場合によっては私たちもブリッジを入れることがあります。すでに両側が冠を被っている場合や抜けたのが前歯なら、ブリッジを使うケースがあるのです。
「ブリッジは入れてはいけない」とさんざん言ったあとですから矛盾だと思う人もいるかもしれませんが、新たに健康な歯を削って入れるのはよくない。そして、大きく噛み合わせの変化を与えないようにしたい、逆に言えば、それがないようにきちんとできればブリッジでよいということです。
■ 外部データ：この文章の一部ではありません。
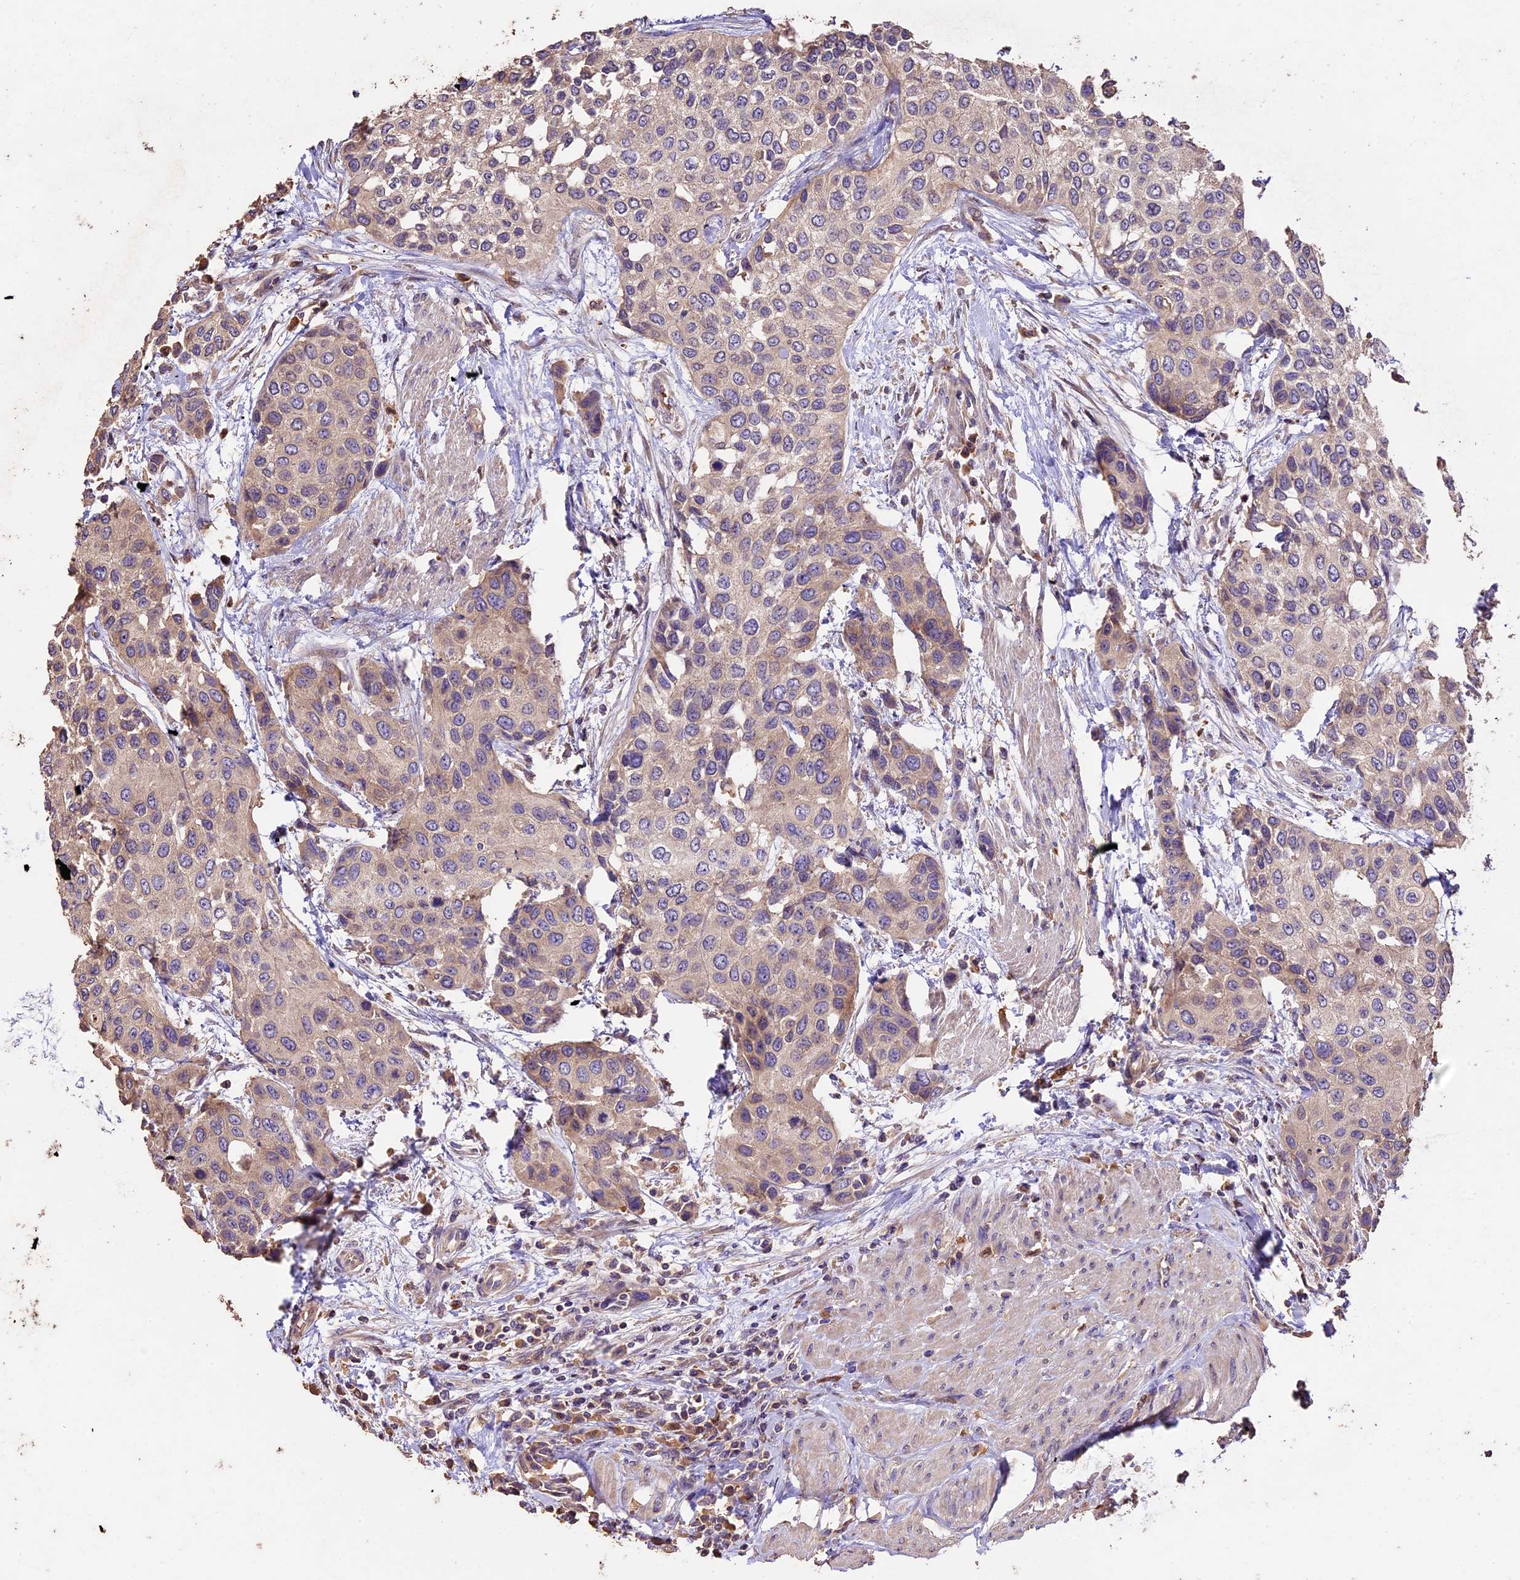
{"staining": {"intensity": "weak", "quantity": ">75%", "location": "cytoplasmic/membranous"}, "tissue": "urothelial cancer", "cell_type": "Tumor cells", "image_type": "cancer", "snomed": [{"axis": "morphology", "description": "Normal tissue, NOS"}, {"axis": "morphology", "description": "Urothelial carcinoma, High grade"}, {"axis": "topography", "description": "Vascular tissue"}, {"axis": "topography", "description": "Urinary bladder"}], "caption": "High-magnification brightfield microscopy of urothelial cancer stained with DAB (brown) and counterstained with hematoxylin (blue). tumor cells exhibit weak cytoplasmic/membranous staining is present in about>75% of cells. The protein is stained brown, and the nuclei are stained in blue (DAB IHC with brightfield microscopy, high magnification).", "gene": "CRLF1", "patient": {"sex": "female", "age": 56}}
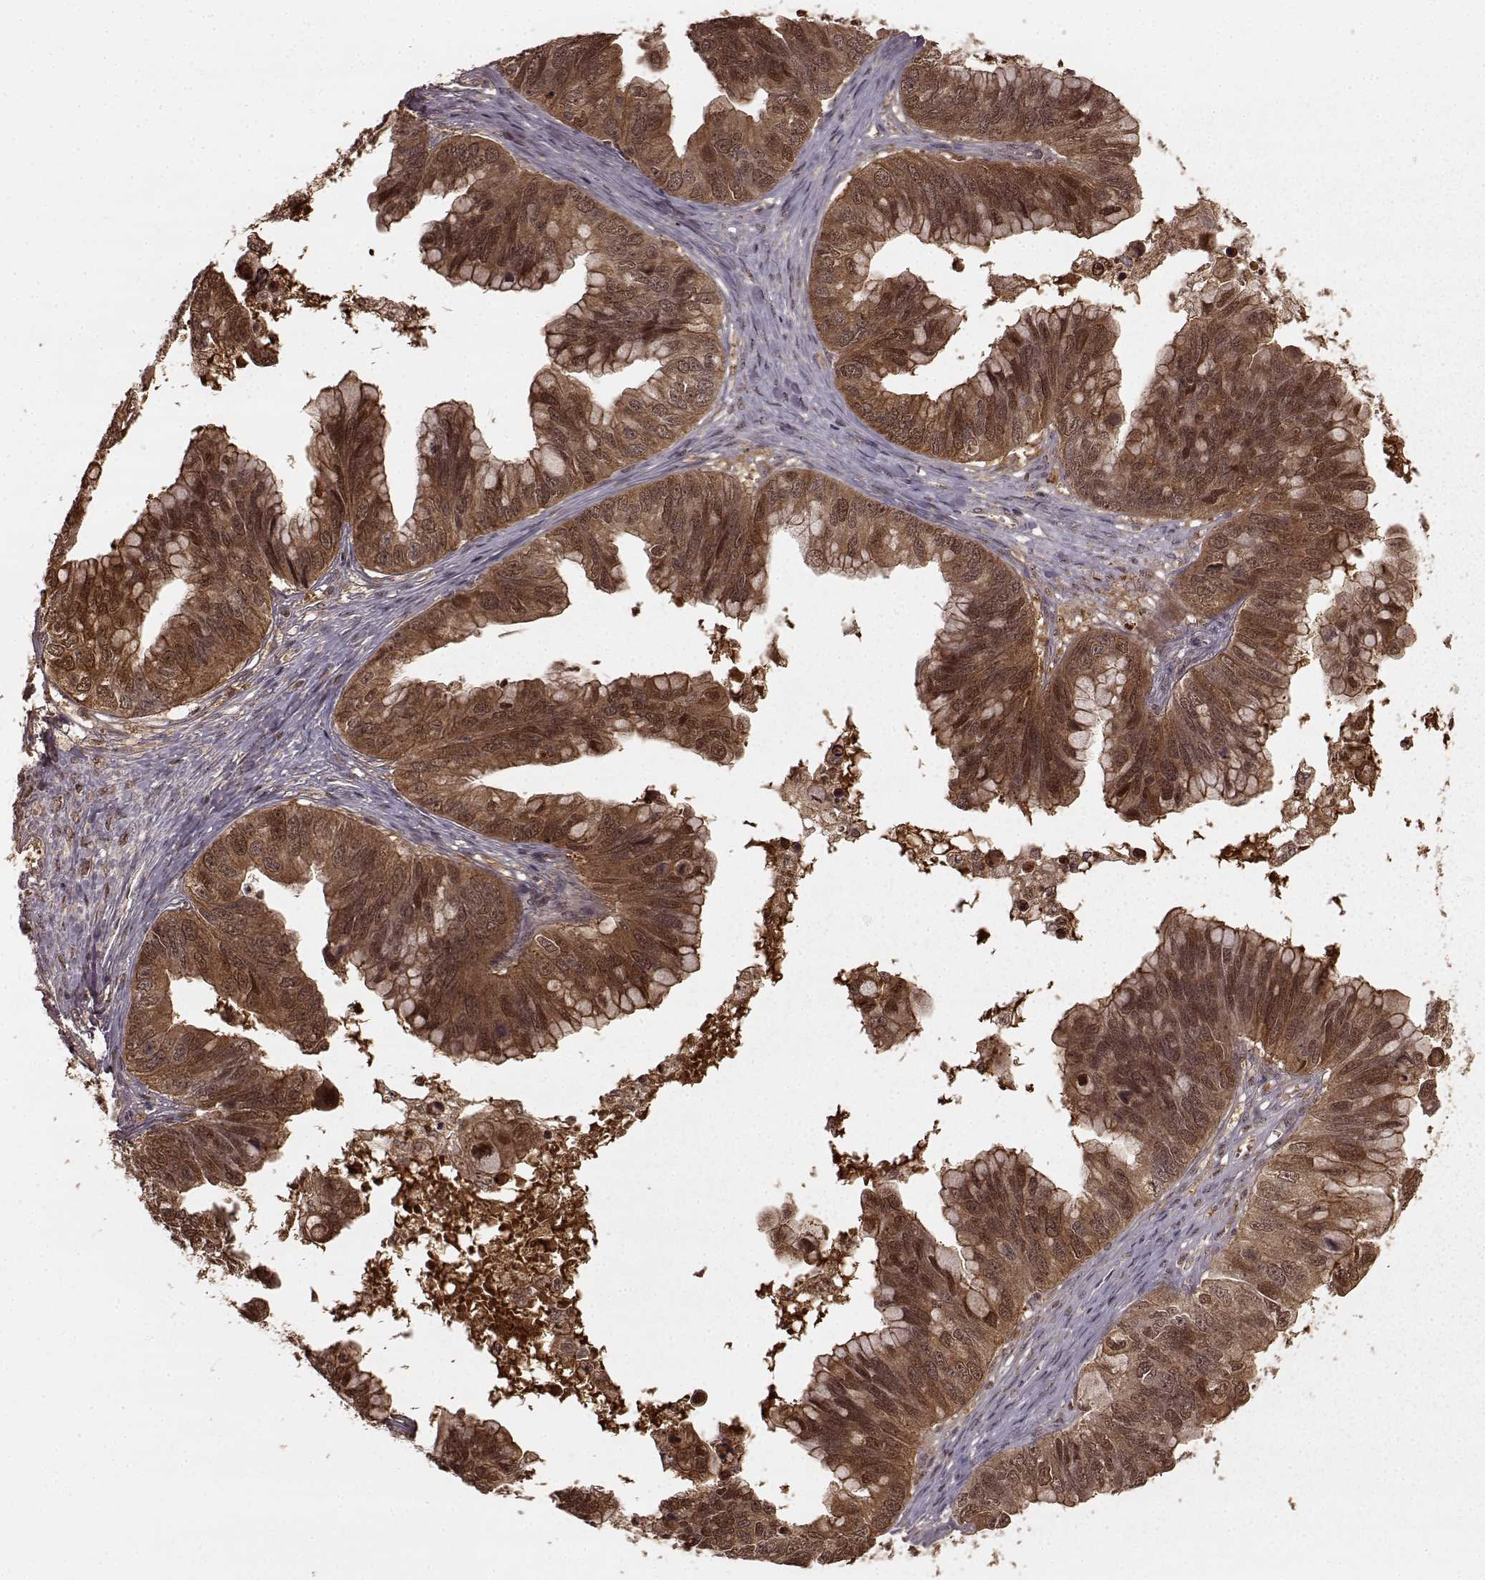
{"staining": {"intensity": "moderate", "quantity": ">75%", "location": "cytoplasmic/membranous,nuclear"}, "tissue": "ovarian cancer", "cell_type": "Tumor cells", "image_type": "cancer", "snomed": [{"axis": "morphology", "description": "Cystadenocarcinoma, mucinous, NOS"}, {"axis": "topography", "description": "Ovary"}], "caption": "Immunohistochemical staining of ovarian cancer reveals medium levels of moderate cytoplasmic/membranous and nuclear positivity in about >75% of tumor cells.", "gene": "GSS", "patient": {"sex": "female", "age": 76}}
隣の歯を削らずに出来るブリッジがあります。写真が、接着式のブリッジです。見てのとおり、義歯の裏側には羽根のような形をした金属(ウイング)が付いています。このウイング部分を、歯科用の接着剤によって両隣りの歯に貼り付けます。つまり、健康な歯を削らずに固定するわけです。
前歯が抜けたとき、そこに一本義歯を入れることは可能です。しかしその場合は、ツメが目立ちます。機能的な問題は生じませんから、それでもかまわないとも言えますが、患者さんの中には見た目が生活を左右する人もいます。
この接着式ブリッジは、あるTVタレントのために作ったものです。タレントさんというのは見た目がとても大切な仕事ですから、目立たないものが入れられるなら、それに越したことはないでしょう。リスクを冒してまで見た目を良くする必要はありません。